WORK ORDER :: Please copy every record below exactly, but leave the pictures out.

DATA TO USE ::

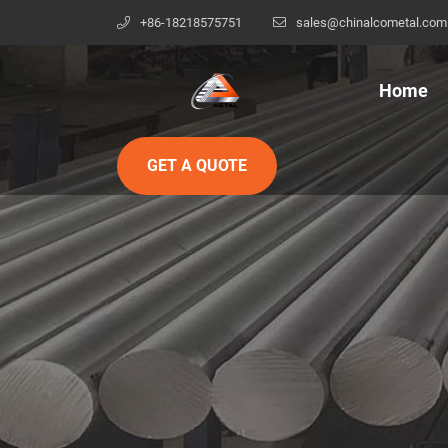
+86-18218575751
sales@chinalcometal.com
Home
GET A QUOTE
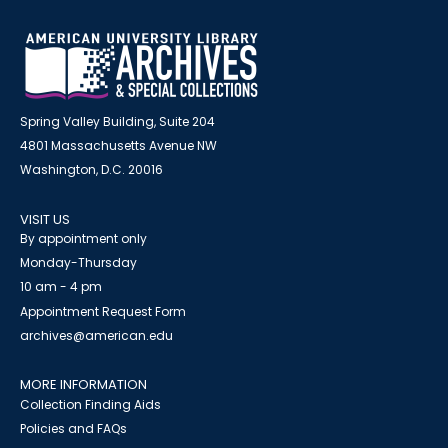
Spring Valley Building, Suite 204
4801 Massachusetts Avenue NW
Washington, D.C. 20016
VISIT US
By appointment only
Monday-Thursday
10 am - 4 pm
Appointment Request Form
archives@american.edu
MORE INFORMATION
Collection Finding Aids
Policies and FAQs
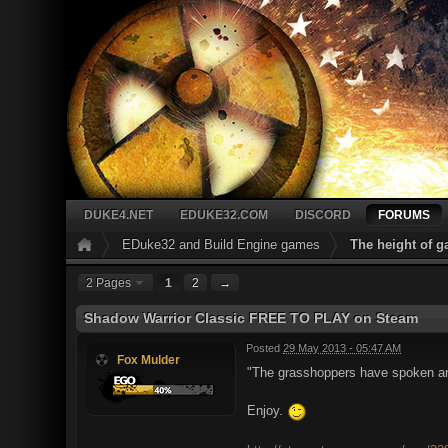
DUKE4.NET
EDUKE32.COM
DISCORD
FORUMS
EDuke32 and Build Engine games
The height of 
2 Pages
1
2
→
Shadow Warrior Classic FREE TO PLAY on Steam
Posted
29 May 2013 - 05:47 AM
Fox Mulder
"The grasshoppers have spoken and
Enjoy.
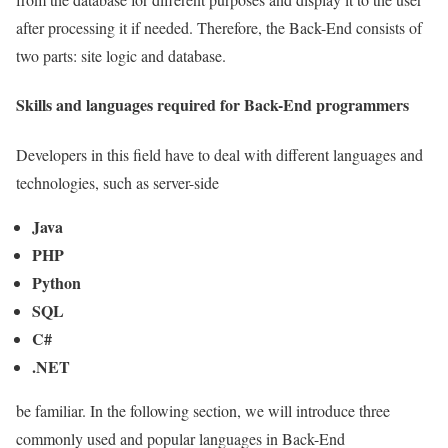
after processing it if needed. Therefore, the Back-End consists of
two parts: site logic and database.
Skills and languages required for Back-End programmers
Developers in this field have to deal with different languages and
technologies, such as server-side
Java
PHP
Python
SQL
C#
.NET
be familiar. In the following section, we will introduce three
commonly used and popular languages in Back-End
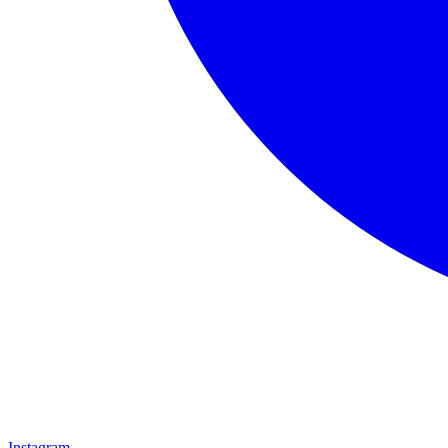
Instagram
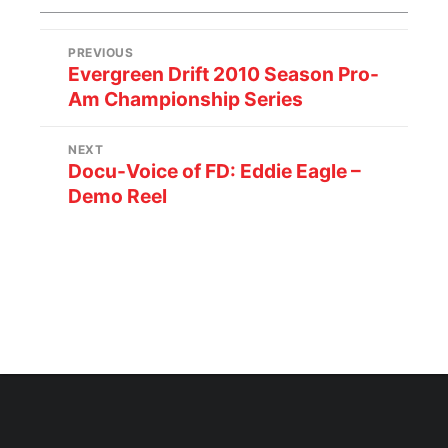
PREVIOUS
Evergreen Drift 2010 Season Pro-
Am Championship Series
NEXT
Docu-Voice of FD: Eddie Eagle –
Demo Reel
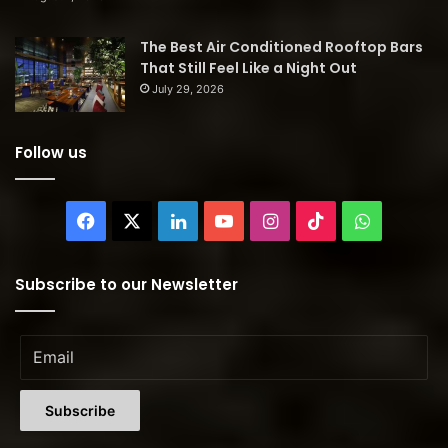
The Best Air Conditioned Rooftop Bars
That Still Feel Like a Night Out
July 29, 2026
Follow us
Facebook
X
LinkedIn
YouTube
Instagram
TikTok
WhatsAp
Subscribe to our Newsletter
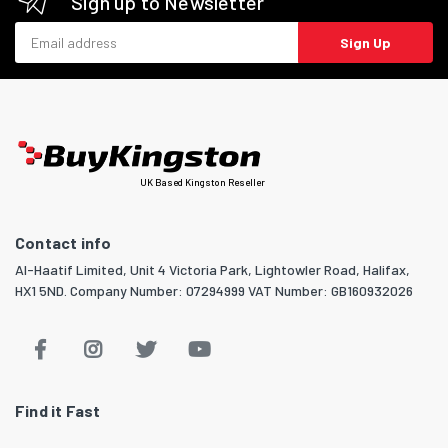
Sign up to Newsletter
Email address
Sign Up
UK Based Kingston Reseller
Contact info
Al-Haatif Limited, Unit 4 Victoria Park, Lightowler Road, Halifax,
HX1 5ND. Company Number: 07294999 VAT Number: GB160932026
Find it Fast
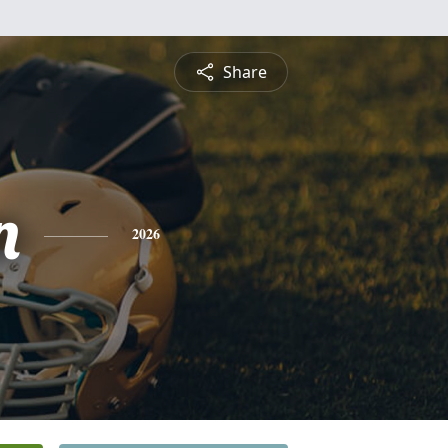
Share
n
2026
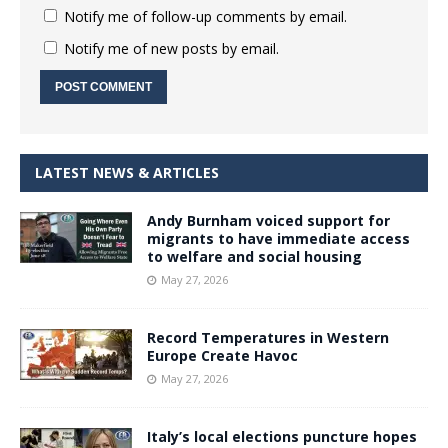
Notify me of follow-up comments by email.
Notify me of new posts by email.
LATEST NEWS & ARTICLES
Andy Burnham voiced support for
migrants to have immediate access
to welfare and social housing
May 27, 2026
Record Temperatures in Western
Europe Create Havoc
May 27, 2026
Italy’s local elections puncture hopes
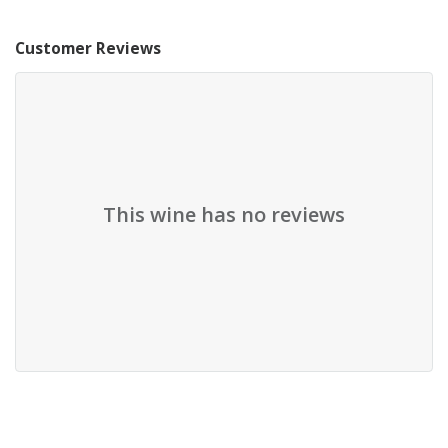
Customer Reviews
This wine has no reviews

SOLUTION FOR THIS TASK ::
+86-18218575751
sales@chinalcometal.com
Home
GET A QUOTE
Spring Valley Building, Suite 204
4801 Massachusetts Avenue NW
Washington, D.C. 20016
VISIT US
By appointment only
Monday-Thursday
10 am - 4 pm
Appointment Request Form
archives@american.edu
MORE INFORMATION
Collection Finding Aids
Policies and FAQs
DUKE4.NET
EDUKE32.COM
DISCORD
FORUMS
EDuke32 and Build Engine games
The height of 
2 Pages
1
2
→
Shadow Warrior Classic FREE TO PLAY on Steam
Posted
29 May 2013 - 05:47 AM
Fox Mulder
"The grasshoppers have spoken and
Enjoy.
after processing it if needed. Therefore, the Back-End consists of
two parts: site logic and database.
Skills and languages required for Back-End programmers
Developers in this field have to deal with different languages and
technologies, such as server-side
Java
PHP
Python
SQL
C#
.NET
be familiar. In the following section, we will introduce three
commonly used and popular languages in Back-End
Instagram
PREVIOUS
Evergreen Drift 2010 Season Pro-
Am Championship Series
NEXT
Docu-Voice of FD: Eddie Eagle –
Demo Reel
The Best Air Conditioned Rooftop Bars
That Still Feel Like a Night Out
July 29, 2026
Follow us
Facebook
X
LinkedIn
YouTube
Instagram
TikTok
WhatsAp
Subscribe to our Newsletter
Sign up to Newsletter
Email address
Sign Up
UK Based Kingston Reseller
Contact info
Al-Haatif Limited, Unit 4 Victoria Park, Lightowler Road, Halifax,
HX1 5ND. Company Number: 07294999 VAT Number: GB160932026
Find it Fast
Share
n
2026
Notify me of follow-up comments by email.
Notify me of new posts by email.
LATEST NEWS & ARTICLES
Andy Burnham voiced support for
migrants to have immediate access
to welfare and social housing
May 27, 2026
Record Temperatures in Western
Europe Create Havoc
May 27, 2026
Italy’s local elections puncture hopes
Customer Reviews
This wine has no reviews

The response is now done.